I find that Arwyn Williams’ approach of granting Schedule 10 accommodation should have been the approach from 27 May 2021, when the Parole Board said that the Claimant would be released on 28 June 2021.

228.

However, the same day the Defendant adopted a contradictory approach. Alice Rumley sent an email saying (Footnote: 227),

“Mr Jasseh is not eligible for S.10 OR S.95

He will need to appeal or re-apply for S.4

229.

On 16 August 2021 the Defendant finally granted accommodation under Schedule 10. The case notes say (Footnote: 228),

“The subject is not eligible for s4 accommodation as per the refusal decision dated 20 July 2021 and the appeal which was dismissed on 6 August 2021. However, as part of his release the Order states ‘or under any other statutory provision through which the Applicant is eligible for assistance in this regard’ for example paragraph 9 schedule 10.”

230.

On 20 August 2021 a request for accommodation under Schedule 10 was finally made (Footnote: 229).

231.

I find it of significance that the request for accommodation under Schedule 10 was made on 20 August 2021 and accommodation was found for the Claimant on 3 September 2021, 14 days later.

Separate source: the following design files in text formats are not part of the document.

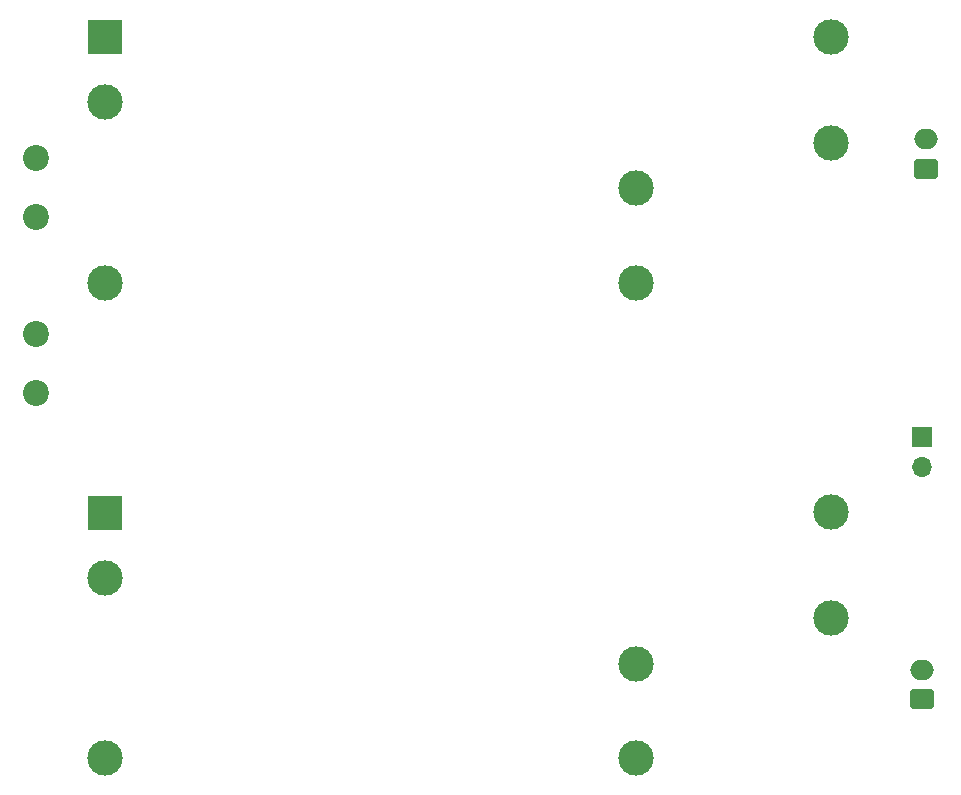
<source format=gbr>
%TF.GenerationSoftware,KiCad,Pcbnew,8.0.1*%
%TF.CreationDate,2024-04-15T18:30:32+02:00*%
%TF.ProjectId,Meanwell IRM Board,4d65616e-7765-46c6-9c20-49524d20426f,rev?*%
%TF.SameCoordinates,Original*%
%TF.FileFunction,Copper,L2,Bot*%
%TF.FilePolarity,Positive*%
%FSLAX46Y46*%
G04 Gerber Fmt 4.6, Leading zero omitted, Abs format (unit mm)*
G04 Created by KiCad (PCBNEW 8.0.1) date 2024-04-15 18:30:32*
%MOMM*%
%LPD*%
G01*
G04 APERTURE LIST*
G04 Aperture macros list*
%AMRoundRect*
0 Rectangle with rounded corners*
0 $1 Rounding radius*
0 $2 $3 $4 $5 $6 $7 $8 $9 X,Y pos of 4 corners*
0 Add a 4 corners polygon primitive as box body*
4,1,4,$2,$3,$4,$5,$6,$7,$8,$9,$2,$3,0*
0 Add four circle primitives for the rounded corners*
1,1,$1+$1,$2,$3*
1,1,$1+$1,$4,$5*
1,1,$1+$1,$6,$7*
1,1,$1+$1,$8,$9*
0 Add four rect primitives between the rounded corners*
20,1,$1+$1,$2,$3,$4,$5,0*
20,1,$1+$1,$4,$5,$6,$7,0*
20,1,$1+$1,$6,$7,$8,$9,0*
20,1,$1+$1,$8,$9,$2,$3,0*%
G04 Aperture macros list end*
%TA.AperFunction,ComponentPad*%
%ADD10R,3.000000X3.000000*%
%TD*%
%TA.AperFunction,ComponentPad*%
%ADD11C,3.000000*%
%TD*%
%TA.AperFunction,ComponentPad*%
%ADD12RoundRect,0.250000X0.750000X-0.600000X0.750000X0.600000X-0.750000X0.600000X-0.750000X-0.600000X0*%
%TD*%
%TA.AperFunction,ComponentPad*%
%ADD13O,2.000000X1.700000*%
%TD*%
%TA.AperFunction,ComponentPad*%
%ADD14R,1.700000X1.700000*%
%TD*%
%TA.AperFunction,ComponentPad*%
%ADD15O,1.700000X1.700000*%
%TD*%
%TA.AperFunction,ComponentPad*%
%ADD16C,2.200000*%
%TD*%
G04 APERTURE END LIST*
D10*
%TO.P,PS2,1,AC/L*%
%TO.N,Net-(J1-Pin_1)*%
X113150000Y-94300000D03*
D11*
%TO.P,PS2,2,AC/N*%
%TO.N,Net-(J2-Pin_1)*%
X113150000Y-99800000D03*
X113150000Y-115100000D03*
%TO.P,PS2,3,-Vo*%
%TO.N,Net-(J5-Pin_2)*%
X158150000Y-115100000D03*
X174650000Y-94250000D03*
%TO.P,PS2,4,+Vo*%
%TO.N,Net-(J3-Pin_2)*%
X158150000Y-107100000D03*
X174650000Y-103250000D03*
%TD*%
D10*
%TO.P,PS1,1,AC/L*%
%TO.N,Net-(J1-Pin_1)*%
X113150000Y-54050000D03*
D11*
%TO.P,PS1,2,AC/N*%
%TO.N,Net-(J2-Pin_1)*%
X113150000Y-59550000D03*
X113150000Y-74850000D03*
%TO.P,PS1,3,-Vo*%
%TO.N,Net-(J3-Pin_1)*%
X158150000Y-74850000D03*
X174650000Y-54000000D03*
%TO.P,PS1,4,+Vo*%
%TO.N,Net-(J4-Pin_1)*%
X158150000Y-66850000D03*
X174650000Y-63000000D03*
%TD*%
D12*
%TO.P,J5,1,Pin_1*%
%TO.N,Net-(J3-Pin_2)*%
X182300000Y-110100000D03*
D13*
%TO.P,J5,2,Pin_2*%
%TO.N,Net-(J5-Pin_2)*%
X182300000Y-107600000D03*
%TD*%
%TO.P,J4,2,Pin_2*%
%TO.N,Net-(J3-Pin_1)*%
X182700000Y-62700000D03*
D12*
%TO.P,J4,1,Pin_1*%
%TO.N,Net-(J4-Pin_1)*%
X182700000Y-65200000D03*
%TD*%
D14*
%TO.P,J3,1,Pin_1*%
%TO.N,Net-(J3-Pin_1)*%
X182300000Y-87925000D03*
D15*
%TO.P,J3,2,Pin_2*%
%TO.N,Net-(J3-Pin_2)*%
X182300000Y-90465000D03*
%TD*%
D16*
%TO.P,J2,1,Pin_1*%
%TO.N,Net-(J2-Pin_1)*%
X107300000Y-84200000D03*
X107300000Y-79200000D03*
%TD*%
%TO.P,J1,1,Pin_1*%
%TO.N,Net-(J1-Pin_1)*%
X107300000Y-69300000D03*
X107300000Y-64300000D03*
%TD*%
M02*

</source>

This was seven months after the Defendant was placed on notice of the need for accommodation, three months after the grant of parole and two months after detention had begun.

232.

I conclude that the Claimant is entitled to aggravated damages for his unlawful detention between 28 June 2021 and 15 September 2021 because of the Defendant’s highhanded and obstructive attitude to sourcing accommodation, which was required for his release.

Exemplary damages

233.

The Claimant does not pursue a claim for exemplary damages.

Summary of findings

234.

I find that applying the Hardial Singh principles:

i)

The Claimant was unlawfully detained between 30 January 2020 and 3 August 2020 (187 days).

ii)

The Claimant was wrongly detained between 28 June 2021 and 15 September 2021 (80 days).

iii)

The Claimant is entitled to substantial compensatory damages in respect of i) and ii) above.

235.

I find that the Claimant is entitled to aggravated damages for the period between 28 June 2021 and 15 September 2021.